Even in the US where we like to raise a fuss about exploiting children, it’s legal to employ minors. It may be distasteful, but it’s completely legal. In Oregon for instance, a child as young as 9 can potentially be employed to pick berries and beans for up to 10hrs a day/60 hrs a week with parental consent. If the farm is family owned, the family children can be “employed” at ANY age. Hello farming toddlers!
Also don’t forget in the US chain gangs are still a thing as is using prison labour to subsidise corporate profits or lighten the taxpayer load. Millions are without any form of healthcare and not insignificant numbers are homeless. I know plenty of US citizens are aware of and oppose these things so won’t tar everyone with the same brush. The US has a Tory problem as much as the UK does although, thankfully, UK establishment cruelty is a bit more low key and on the face of it more civilised.
Let’s make MADE IN [insert your country here] mean something again.
I think this is important for national wellbeing. Everyone needs their anchors as well as to protect strategic issues and culture and their own development. It doesn’t need to be nationalist at all as long as there is mutual respect and give and take.
I was working construction when I was 14. I don’t consider I was either a child or being exploited. “Child labor” invokes to me an 8 year old working, not a teenager. Words matters!

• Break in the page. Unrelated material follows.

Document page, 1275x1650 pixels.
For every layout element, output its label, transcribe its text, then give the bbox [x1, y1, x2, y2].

Scientology gets away with it, why not Apple?
This article in the Atlantic covers a few interesting points relevant to the topic. The biggest one is the big headed attitude of whoever wrote this article bigging up America and slamming Europe. Well, the writer is entitled to their opinion but I dismiss it as a nationalistic propaganda piece so am ignroing it. The other news in the article is that yes Europe is carving out its own position and inked a deal with China which attaches human rights and development to trade. The EU spends a lot of its time working on directives and trade deals and has got quite good at it now.
America has been caught with its pants down and its fingers in the till and left embarassed they are behind the EU on human rights and trade. In other news covered elsewhere post American presidential election John Kerry is getting quite big headed and slagging off Europe too and in his own arrogant way wanting to claim leadership on environment. Oh, really? Get back in your box!

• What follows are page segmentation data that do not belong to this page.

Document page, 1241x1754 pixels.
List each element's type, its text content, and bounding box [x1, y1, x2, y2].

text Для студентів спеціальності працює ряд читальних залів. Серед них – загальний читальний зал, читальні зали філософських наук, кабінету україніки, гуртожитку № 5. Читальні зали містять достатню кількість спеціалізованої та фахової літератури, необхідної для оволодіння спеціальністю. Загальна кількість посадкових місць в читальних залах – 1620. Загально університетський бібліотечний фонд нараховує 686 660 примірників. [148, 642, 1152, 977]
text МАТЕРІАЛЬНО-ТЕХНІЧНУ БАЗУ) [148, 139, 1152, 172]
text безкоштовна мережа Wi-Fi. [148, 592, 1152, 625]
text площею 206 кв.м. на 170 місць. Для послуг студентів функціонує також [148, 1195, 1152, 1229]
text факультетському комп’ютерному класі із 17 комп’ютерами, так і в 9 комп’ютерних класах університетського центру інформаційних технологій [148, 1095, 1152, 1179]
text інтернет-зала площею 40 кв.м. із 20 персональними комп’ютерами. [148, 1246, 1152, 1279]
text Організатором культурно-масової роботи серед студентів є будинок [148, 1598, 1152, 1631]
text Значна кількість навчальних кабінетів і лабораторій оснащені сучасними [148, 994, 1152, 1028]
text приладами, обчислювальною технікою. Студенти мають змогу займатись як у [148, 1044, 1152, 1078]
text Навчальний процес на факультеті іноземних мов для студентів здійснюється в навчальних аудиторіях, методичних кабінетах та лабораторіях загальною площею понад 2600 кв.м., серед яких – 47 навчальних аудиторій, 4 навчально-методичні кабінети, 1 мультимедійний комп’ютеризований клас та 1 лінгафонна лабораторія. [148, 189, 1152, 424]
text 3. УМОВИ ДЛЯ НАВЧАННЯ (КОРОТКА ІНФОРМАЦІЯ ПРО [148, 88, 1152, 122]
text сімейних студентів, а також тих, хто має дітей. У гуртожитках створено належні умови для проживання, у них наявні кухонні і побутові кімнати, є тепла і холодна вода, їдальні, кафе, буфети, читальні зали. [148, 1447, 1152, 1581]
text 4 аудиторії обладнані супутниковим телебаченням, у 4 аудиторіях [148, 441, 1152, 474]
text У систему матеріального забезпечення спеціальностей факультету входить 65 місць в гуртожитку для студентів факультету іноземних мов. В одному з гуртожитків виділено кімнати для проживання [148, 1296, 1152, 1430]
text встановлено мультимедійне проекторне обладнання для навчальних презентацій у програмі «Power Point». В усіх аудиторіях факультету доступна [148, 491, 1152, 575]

https://www.theatlantic.com/international/archive/2021/01/joe-biden-europe/617753/
And survey says: NOTHING WILL BE DONE ABOUT IT. Money talks. Most of the sheeple will buy those shiny M1 Macs, iphone 12s, etc, with will further drive them deeper onto their recurring payment ecosystem. A;so businesses purchasing the Mac Pros for marketing and animation, thus embolding them to keep it up. On the flipside. if PR or law still matters to them, cutting ties to a major supplier is a logistics nightmare. You have to source a new supplier, or update another, secure that they can take the workload, create, or update contracts, and gradually integrate that workload before cutting ties with the former. So 3 years in this instance is pretty fast.

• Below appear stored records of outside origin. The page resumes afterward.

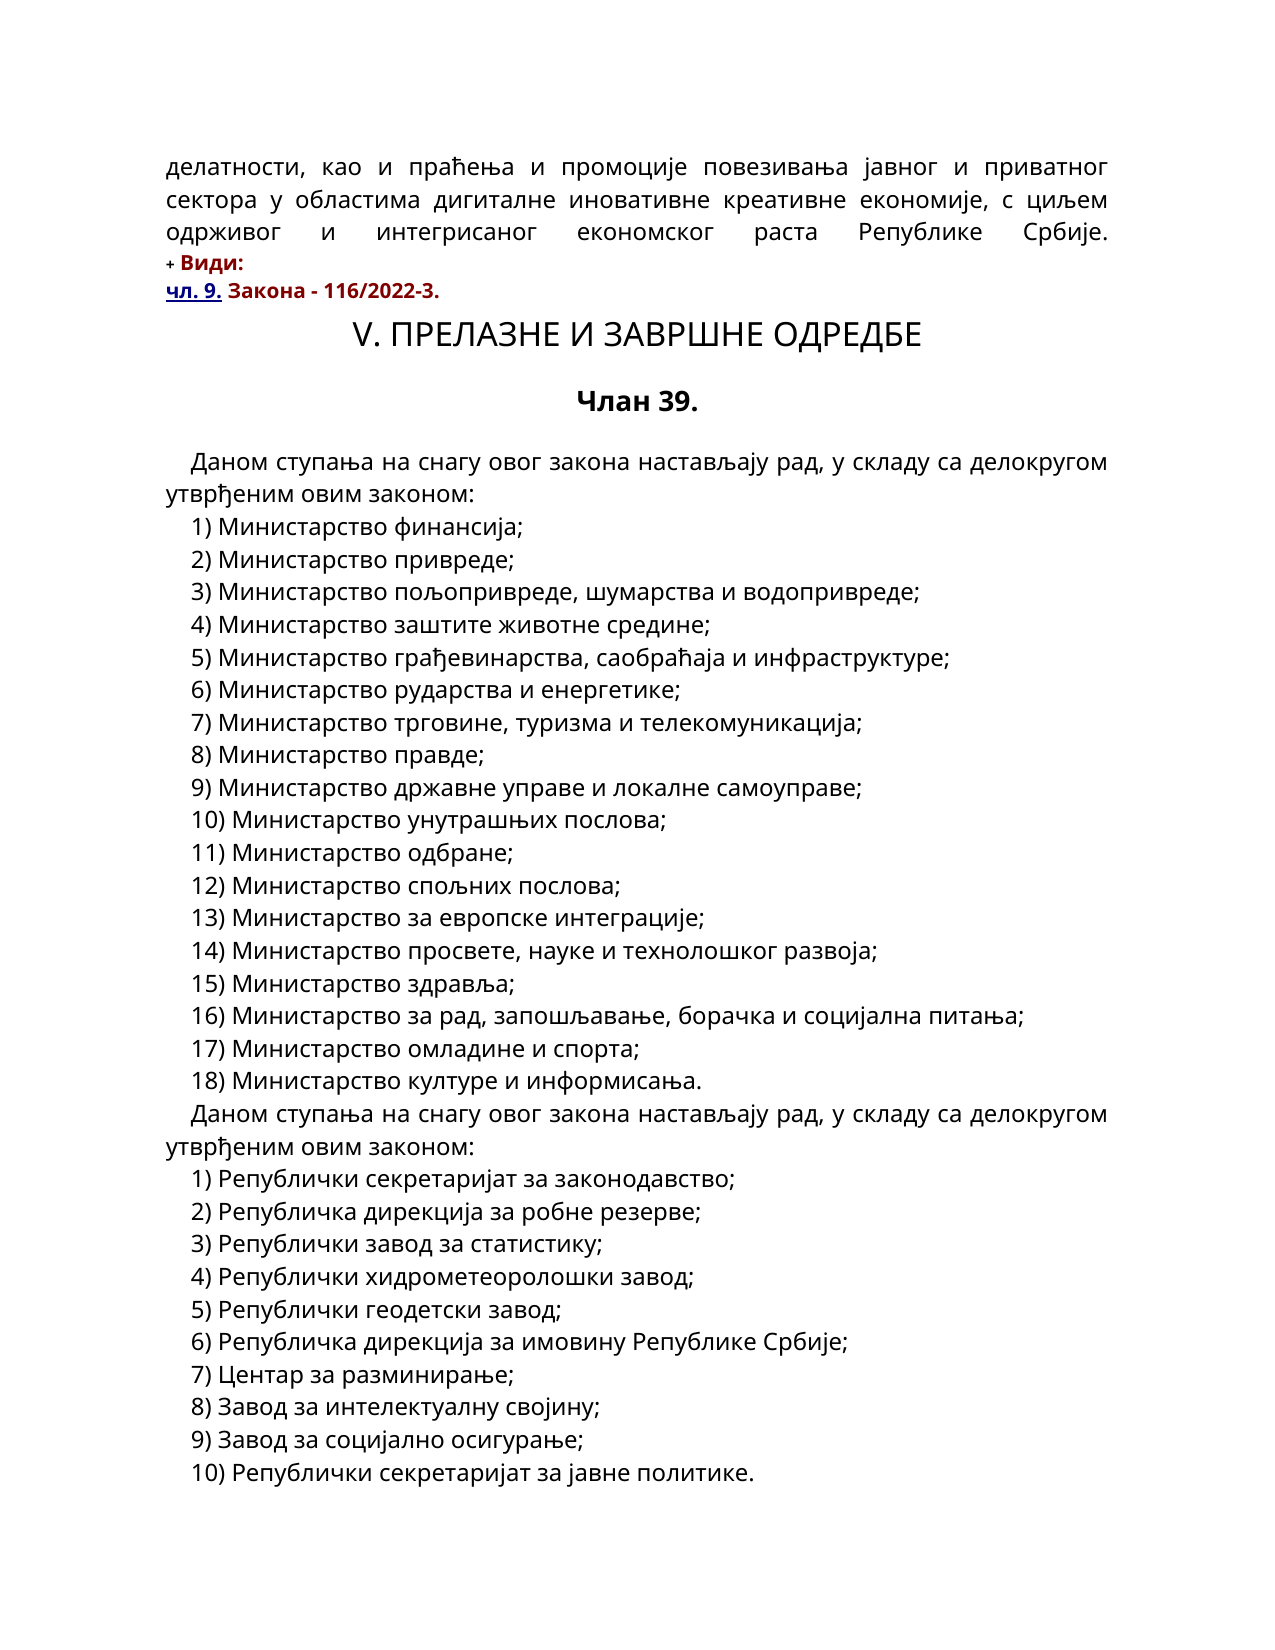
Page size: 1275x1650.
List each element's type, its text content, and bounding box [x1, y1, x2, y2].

text 7) Центар за разминирање; [166, 1358, 1109, 1390]
text V. ПРЕЛАЗНЕ И ЗАВРШНЕ ОДРЕДБЕ [150, 311, 1125, 356]
text 8) Министарство правде; [166, 738, 1109, 771]
text 12) Министарство спољних послова; [166, 868, 1109, 901]
text 4) Републички хидрометеоролошки завод; [166, 1260, 1109, 1292]
text 1) Републички секретаријат за законодавство; [166, 1162, 1109, 1194]
text 13) Министарство за европске интеграције; [166, 901, 1109, 934]
text Члан 39. [150, 381, 1125, 420]
text 6) Министарство рударства и енергетике; [166, 673, 1109, 706]
text 18) Министарство културе и информисања. [166, 1064, 1109, 1097]
text 10) Министарство унутрашњих послова; [166, 803, 1109, 836]
text Даном ступања на снагу овог закона настављају рад, у складу са делокругом утврђеним овим законом: [166, 445, 1109, 510]
text 1) Министарство финансија; [166, 510, 1109, 542]
text 3) Министарство пољопривреде, шумарства и водопривреде; [166, 575, 1109, 608]
text 10) Републички секретаријат за јавне политике. [166, 1455, 1109, 1488]
text 17) Министарство омладине и спорта; [166, 1032, 1109, 1064]
text 16) Министарство за рад, запошљавање, борачка и социјална питања; [166, 999, 1109, 1032]
text 6) Републичка дирекција за имовину Републике Србије; [166, 1325, 1109, 1358]
text Даном ступања на снагу овог закона настављају рад, у складу са делокругом утврђеним овим законом: [166, 1097, 1109, 1162]
text 7) Министарство трговине, туризма и телекомуникација; [166, 706, 1109, 738]
text 2) Министарство привреде; [166, 542, 1109, 575]
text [166, 150, 1109, 305]
text 14) Министарство просвете, науке и технолошког развоја; [166, 934, 1109, 966]
text 4) Министарство заштите животне средине; [166, 608, 1109, 640]
text 5) Министарство грађевинарства, саобраћаја и инфраструктуре; [166, 640, 1109, 673]
text 5) Републички геодетски завод; [166, 1292, 1109, 1325]
text 2) Републичка дирекција за робне резерве; [166, 1194, 1109, 1227]
text 8) Завод за интелектуалну својину; [166, 1390, 1109, 1423]
text 9) Завод за социјално осигурање; [166, 1423, 1109, 1455]
text 3) Републички завод за статистику; [166, 1227, 1109, 1260]
text 11) Министарство одбране; [166, 836, 1109, 868]
text 15) Министарство здравља; [166, 966, 1109, 999]
text 9) Министарство државне управе и локалне самоуправе; [166, 771, 1109, 803]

Calling people “sheeple” may give you a buzz but labels tend to obscure more than they reveal, and “in-group” memes don’t port very well to the audience you are intending to influence.
Historically a lot of these big companies got where they are by producing products which were attractive to technical experts or the public. Since then a lot of the structures and media which supported this have been dismantled and they are now relying on monopoly status and advertising. The audience you need to win over are the same technical people (and you’re pushing on an open door with this) and ordinary people. And ordinary people are just going to hear an insult even if the majority is amenable.
That said I agree three years is pretty fast for large organisations given the paperwork and other nonsense to be navigated. Government is the same. With that in mind it’s always useful once one change has got underway to work on the next to keep up momentum and expand the discussion landscape.